As well as using games to make friends, 36 per cent of the LGBT+ respondents appreciated the social interaction gaming brings.

It’s not all positive though, as 40 per cent report encountering homophobia while gaming online and 12 per cent report transphobia. 

As a result, 33 per cent conceal their sexuality while playing online multiplayer games.

In response to toxic behaviour, 37 per cent report to moderators, while 20 per cent will directly challenge offenders and 22 per cent boycotted after a negative experience.

Sadly, 44 per cent of LGBT+ respondents simply ignore the problem, unfortunately in-line with gamers generally.

That said, LGBT+ players aren’t deterred from gaming online or actively taking part in the gaming community: almost 60 per cent will rate, discuss or review a game within three months of release.

“The gaming community is a diverse community and LGBTQ players are fully part of it, with 60% of LGBTQ adults playing every week,” says Paul Watts, Director of Synchronix Research.

“Gaming brings more positives than negatives for LGBTQ players with many clearly enjoying the social interaction and the friendship it can bring.
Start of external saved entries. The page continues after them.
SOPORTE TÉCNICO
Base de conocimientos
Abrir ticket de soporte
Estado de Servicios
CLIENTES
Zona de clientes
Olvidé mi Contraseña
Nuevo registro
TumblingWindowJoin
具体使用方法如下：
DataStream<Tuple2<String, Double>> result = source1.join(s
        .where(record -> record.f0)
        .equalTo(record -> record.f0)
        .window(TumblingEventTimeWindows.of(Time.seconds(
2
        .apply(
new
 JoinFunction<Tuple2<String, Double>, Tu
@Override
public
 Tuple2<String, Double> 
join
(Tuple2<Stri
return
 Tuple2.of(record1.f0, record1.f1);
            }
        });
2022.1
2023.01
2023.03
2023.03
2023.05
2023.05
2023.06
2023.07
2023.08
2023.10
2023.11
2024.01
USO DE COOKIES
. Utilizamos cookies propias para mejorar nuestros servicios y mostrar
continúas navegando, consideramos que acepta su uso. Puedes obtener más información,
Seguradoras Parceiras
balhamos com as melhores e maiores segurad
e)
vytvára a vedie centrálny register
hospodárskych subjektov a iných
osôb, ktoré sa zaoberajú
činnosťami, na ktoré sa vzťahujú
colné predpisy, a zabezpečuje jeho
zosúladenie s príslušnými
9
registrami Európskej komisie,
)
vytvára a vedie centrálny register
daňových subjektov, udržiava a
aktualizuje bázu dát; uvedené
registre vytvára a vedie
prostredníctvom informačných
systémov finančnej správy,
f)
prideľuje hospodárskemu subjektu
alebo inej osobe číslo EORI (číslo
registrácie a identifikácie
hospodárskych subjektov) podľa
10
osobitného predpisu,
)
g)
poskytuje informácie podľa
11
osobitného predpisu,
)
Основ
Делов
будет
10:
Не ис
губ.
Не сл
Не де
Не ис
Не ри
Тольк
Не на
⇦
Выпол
However, it is sad to see that over one in three have encountered homophobia and this may well explain why a similar proportion choose to remain in the closet online.”

LGBT+ players are most like to play casual games (39 per cent), shooters (31 per cent), life simulations (29 per cent), fighting games (28 per cent), and survival games (27 per cent).

This is similar to the general population, though LGBT+ players are less likely to enjoy sports games.

Predictably, 42 per cent of LGBT+ players would like to see more queer characters in games. In fact, LGBT+ players are most likely to want more diverse representation overall.

Lastly, 31 per cent of LGBT+ players want more horror games. It seems playing Dead by Daylight on repeat isn’t enough.